Im Interesse einer sachdienlichen Lösung zieht die Minderheit II ihren Antrag zu Absatz 1bis zugunsten des Antrages Baader Caspar zu Absatz 1bis zurück. Wir sind uns zwar dessen bewusst, dass dieser noch keine ausgegorene Lösung ist und dass der Ständerat noch einmal genaue Abklärungen vornehmen muss, dennoch unterstützen wir den Antrag Baader Caspar zu Absatz 1bis.

Der hauptsächliche Unterschied gegenüber dem Antrag der Mehrheit besteht also darin, dass der Bewilligungsinhaber nicht auch noch für das Fehlverhalten von Dritten haften muss. Eine derartige Haftungsvorschrift wäre ein Zeichen dafür, dass der Gesetzgeber in der Schweiz keine gentechnisch veränderten Produkte wünscht. Das ist zwar bei einigen Unterzeichnern des Mehrheitsantrages der Fall, aber die Konsequenzen für kleine oder grössere Unternehmen im Arzneimittelsektor, für die Diagnostik und für die biotechnologisch unterstützte Umwelttechnologie sind diskriminierend und sind für die Innovation und die Wettbewerbsfähigkeit in unserem Land verheerend. Dies hat das Gutachten von Herrn Professor Cottier, das die Kommission eingeholt hat, aufgezeigt. Da hilft auch ein Rückgriffsrecht, wie es die Mehrheit vorsieht - das aufwendig ist, eine grosse Prozessiererei verlangt und auch sehr viel kostet -, nur wenig.

Ich halte noch einmal fest: Kein einziges EU-Land unterstellt seine Unternehmen einer Haftung für das Fehlverhalten von Dritten. Wir laufen zusätzlich Gefahr, dass schweizerische Unternehmen aufgrund des Lugano-Übereinkommens in jedem EU-Mitgliedstaat nach schweizerischem Recht - dem schärfsten - beurteilt werden könnten. Dagegen würde einzig die Verlagerung des Sitzes in ein EU-Land helfen.

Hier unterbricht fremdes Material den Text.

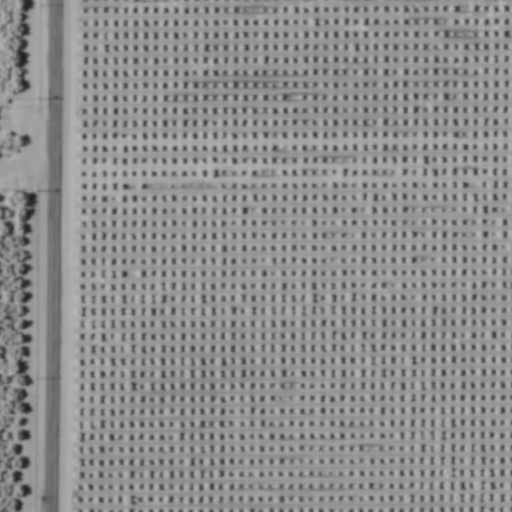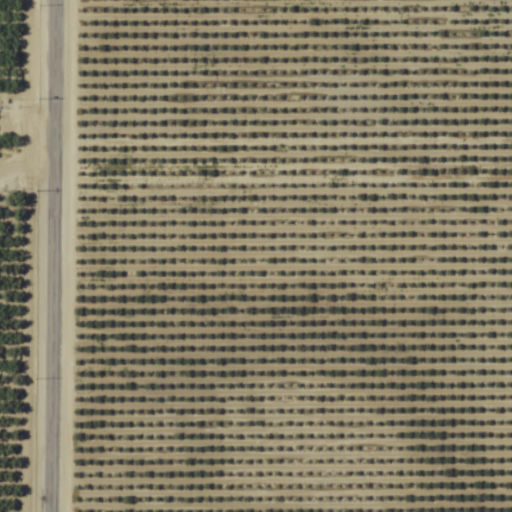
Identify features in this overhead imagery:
road: (52, 256)
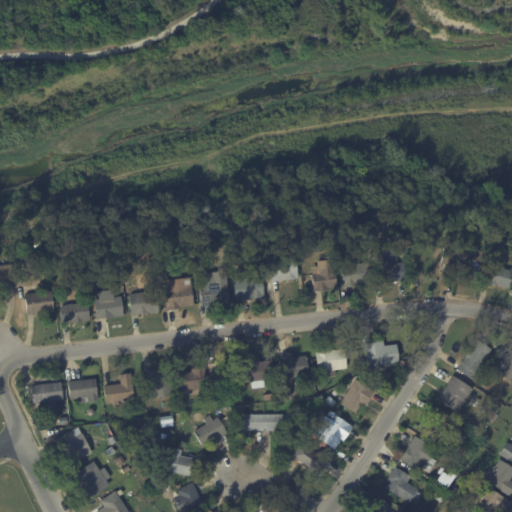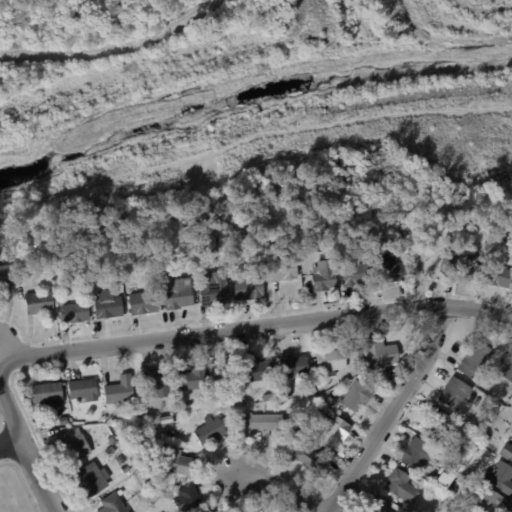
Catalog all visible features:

Im Einklang mit der Gen-Lex-Motion verlangt die Minderheit II eine äusserst strenge Haftung für die Gentechnik. Sie schützt die Landwirte, sie beinhaltet das Entwicklungsrisiko, sie will aber keine Haftung des Produzenten für Fehler von Dritten, z. B. falsch verschriebene Medikamente, Fehldiagnosen oder fälschlich verabreichte Impfstoffe. Aus diesem Grund beantrage ich Ihnen, der Minderheit II zuzustimmen.

Die Minderheit I (Kunz), die vorher begründet wurde, bezieht sich einzig auf den Mehrheitsantrag. Sie kann in einem ersten Abstimmungsverfahren unterstützt werden, denn sie würde eine Verbesserung des Mehrheitsantrages bewirken. Aber generell sind wir der Meinung, dass wir der Minderheit II zustimmen müssen.